A small number of players have found clubs abroad - not all though, as Habib explained, were so lucky.
“At least one player from Aleppo has died, I don’t know how but I just heard he’s died. He was about to come here to Jordan to play with the Al Faisaly club and he died.”
Habib is a big name in Syrian football: a highly-rated midfielder who was a member of the national team at the most recent Asian Cup in Qatar and already captain of his club side.
When I put it to him that sportsmen are often made a target during conflict throughout the region, his response was delivered in an optimistic, rather than forceful, tone.
“Now we must return to Damascus by bus. It’s three hours from here in Amman and I think we’ll be OK. You know, we are football players but sometimes you are unlucky. Maybe we will fight with the Free Army but, Inshallah, we will be OK.”

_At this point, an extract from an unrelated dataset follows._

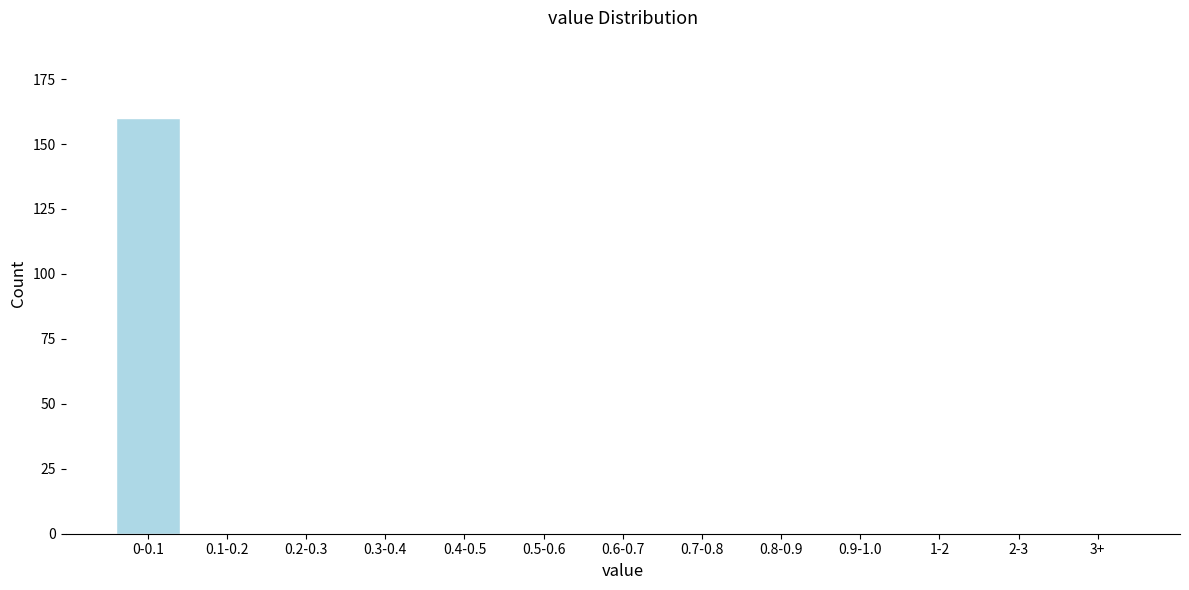

Reading left to right, what are all the values shown in this chart?

0-0.1=160	0.1-0.2=0	0.2-0.3=0	0.3-0.4=0	0.4-0.5=0	0.5-0.6=0	0.6-0.7=0	0.7-0.8=0	0.8-0.9=0	0.9-1.0=0	1-2=0	2-3=0	3+=0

Al Shorta is the team of the Syrian Police and as such, logic suggests, is firmly behind the regime of President Bashar al-Assad, whom US President Barack Obama described on Tuesday as “a dictator who massacres his people.”
Habib, though, insists his job is just to play football and not get caught up in politics, but the daily struggle to survive is biting hard.

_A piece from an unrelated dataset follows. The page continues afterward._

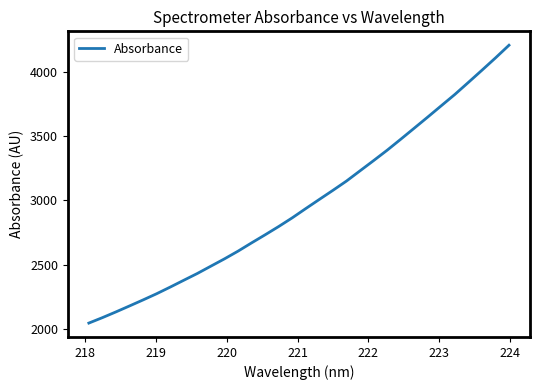

What is the maximum value shown in the chart?

4209.9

Already fluent in English, he’s decided to start studying Japanese because he must try to make a future somehow in a country where he says everybody has to work four jobs just to get by.
“I just hope for our country that this can finish. I want it finished today, you know things are now so hard. I don’t really have any money, now the club gives me just enough to eat, to survive, but it’s a big problem in Syria.”
“No clubs have money and nobody is watching football, now everybody just they watch the news. People think, there are problems today, what are the problems tomorrow? It’s like this.”
Habib concedes that Syrian football may take a generation to recover, with the league not expected to return for several years even after the fighting has quelled.
“If now the problems finish maybe even after 2 or 3 years there is no league in Syria and these players are finished. This is the problem in the player’s mind – do I want to play football or do I want to leave Syria?”
Against this backdrop the Syrian FA has decided to make Al Shorta the de-facto national team and with perhaps just a handful of additions elsewhere the side will represent the nation in Kuwait at December’s West Asian Championships.
That is, if the situation remains relatively stable in Damascus, which is the only city where the side can train safely.
“In Damascus, we have problems but at least you can walk to go to training but around Damascus, sure there are a lot of problems.”
“But sometimes even in Damascus … boom … you have a bomb.”
With the club bowing out of the AFC Cup the foreign players at Al Shorta – including Brazilian Geilson, a former teammate of Robinho at Santos - have already decided to leave, doing so directly from Jordan. But for the locals, that’s not a ready option.
“Sure, I want to leave, too many people are suffering in Syria. I’d love to play for a big club in the Asian Champions League and show how I can play but my family is all in Syria.”
“Every day I worry about them and when I’m away all the time I call and ask is Damascus safe or are there problems. Hamdullah, we don’t have any problems.”
As dinner finishes and I ponder my life in the ‘west’ Qusay, an impressive man of 25, whose only wish is to play football in peace, reminds me just how hard that is in a country that’s being torn apart.
“When our country quietens down then maybe we can play again. I want my country to be safe but you don’t know how things are; one day you can walk to training and next to a car, if you are unlucky, boof.”